Ryder is gifted with one of the best moments in the picture, certainly one of the most eccentric, as she tries not to get manhandled by a creep (Frank Grillo) at a crayfish shack because she's allergic to shellfish. Director Gary Fleder choreographs this well, mining suspense and sympathy from her squirminess. Fleder is otherwise his usual meat-and-potatoes self, albeit fixated on an experimental flourish in which shards of one scene penetrate another, predicting an upcoming transition. (It loses its novelty, fast.) He's lucky to have Miracle Mile DP Theo Van De Sande, who gives everything a daunting slickness, and production designer Greg Berry, who subtly mirrors the accoutrements of the meth lab in the coloured bottles dangling from trees on Broker's property, showing how corruptible is this pretense of Americana. And Stallone and Statham harmonize some absurdly satisfying/satisfyingly absurd action set-pieces, such as Broker taking out a gang of thugs with both hands literally tied behind his back. No doubt Stallone had that one in his back pocket for a while. But the climax is a muddle and borderline preachy, with the grown-ups learning a valuable lesson from the generous innocence of their children and, worse, meth making a roaring narrative comeback in a non-abstract form to turn Gator into a werewolf. If only drugs were to blame for the black guy (Omar Benson Miller) dutifully sacrificing himself for our white hero, but, no, that's just showbiz. For more screengrabs visit our Tumblr.
THE BLU-RAY DISC
Universal's catalogue titles are the pits but their new releases are state-of-the-art. Shot in HD with the ARRI Alexa, Homefront comes to Blu-ray in a glassy 2.40:1, 1080p presentation. Colours are bright and sulphuric, dynamic range is broad, and a fine layer of noise or faux-grain provides the image a cinematic texture that undercuts its glossiness.
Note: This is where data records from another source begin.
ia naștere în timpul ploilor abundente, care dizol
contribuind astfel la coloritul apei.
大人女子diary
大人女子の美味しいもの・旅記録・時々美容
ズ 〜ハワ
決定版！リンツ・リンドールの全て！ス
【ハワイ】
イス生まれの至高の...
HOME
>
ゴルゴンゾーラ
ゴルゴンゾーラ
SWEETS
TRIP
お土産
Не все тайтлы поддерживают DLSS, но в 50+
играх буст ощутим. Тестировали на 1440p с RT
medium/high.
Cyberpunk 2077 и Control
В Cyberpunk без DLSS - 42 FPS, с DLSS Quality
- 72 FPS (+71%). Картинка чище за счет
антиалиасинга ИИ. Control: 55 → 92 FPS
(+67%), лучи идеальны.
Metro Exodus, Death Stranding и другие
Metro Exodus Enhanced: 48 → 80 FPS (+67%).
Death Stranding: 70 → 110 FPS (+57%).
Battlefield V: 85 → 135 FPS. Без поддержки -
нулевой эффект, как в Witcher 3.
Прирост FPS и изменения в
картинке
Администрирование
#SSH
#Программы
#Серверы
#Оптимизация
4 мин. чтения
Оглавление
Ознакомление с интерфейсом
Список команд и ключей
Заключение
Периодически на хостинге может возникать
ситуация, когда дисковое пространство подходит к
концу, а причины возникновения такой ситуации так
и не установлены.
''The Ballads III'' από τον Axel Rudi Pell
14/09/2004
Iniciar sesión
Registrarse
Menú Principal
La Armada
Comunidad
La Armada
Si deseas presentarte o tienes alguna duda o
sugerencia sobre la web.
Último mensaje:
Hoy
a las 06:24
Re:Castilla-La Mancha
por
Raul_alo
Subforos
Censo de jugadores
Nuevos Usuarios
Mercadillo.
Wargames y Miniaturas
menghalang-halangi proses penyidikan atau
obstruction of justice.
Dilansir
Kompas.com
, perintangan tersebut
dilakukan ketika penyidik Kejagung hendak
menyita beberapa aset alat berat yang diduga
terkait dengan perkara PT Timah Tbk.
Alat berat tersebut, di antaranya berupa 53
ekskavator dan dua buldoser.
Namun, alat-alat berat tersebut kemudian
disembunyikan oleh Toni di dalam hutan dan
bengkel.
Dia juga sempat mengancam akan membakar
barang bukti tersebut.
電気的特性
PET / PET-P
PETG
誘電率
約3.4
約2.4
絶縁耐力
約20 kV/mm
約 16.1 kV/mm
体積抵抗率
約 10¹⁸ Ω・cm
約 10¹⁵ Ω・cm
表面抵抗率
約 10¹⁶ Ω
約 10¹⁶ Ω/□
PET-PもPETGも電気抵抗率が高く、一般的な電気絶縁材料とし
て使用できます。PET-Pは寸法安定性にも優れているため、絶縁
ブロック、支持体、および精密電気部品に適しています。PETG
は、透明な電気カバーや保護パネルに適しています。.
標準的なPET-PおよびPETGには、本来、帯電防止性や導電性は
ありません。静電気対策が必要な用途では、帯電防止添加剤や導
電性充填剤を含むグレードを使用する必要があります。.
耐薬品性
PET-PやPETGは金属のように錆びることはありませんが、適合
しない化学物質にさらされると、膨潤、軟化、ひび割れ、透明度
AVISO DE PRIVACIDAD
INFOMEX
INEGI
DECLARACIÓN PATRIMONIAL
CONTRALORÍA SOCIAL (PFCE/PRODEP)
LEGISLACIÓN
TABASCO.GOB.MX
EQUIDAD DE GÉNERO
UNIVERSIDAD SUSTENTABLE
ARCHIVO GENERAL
For all that, there could be more detail in the shadows and, putting aside Van De Sande's trademark blown-out whites, the highlights, though I suspect these are complaints to be levelled at digital cinematography--which has a few nagging hurdles to overcome--rather than the transfer or the AVC encode. The attendant 5.1 DTS-HD MA track showcases a loud, not particularly nuanced mix with clarity and depth. Extras are limited to a 3-minute, HiDef trailer for Homefront embellished with soundbites ("These are swamp people, it's the Wild West out there," says Stallone, throwing Louisiana under the bus) plus a block of four uneventful deleted scenes (9 mins., HD) that includes a gratuitously extended, feel-good ending. Semi-forced, dynamically-selected HD previews for Schwarzenegger's Sabotage, The Best Man's Holiday, Rush, 47 Ronin, Ride-Along, Jobs, End of Watch, Hit and Run, The Host, Machete Kills, Side Effects, The Grey, and The Killer Elite cue up on startup. The disc is bundled with the obligatory DVD and Ultraviolet copies of the film.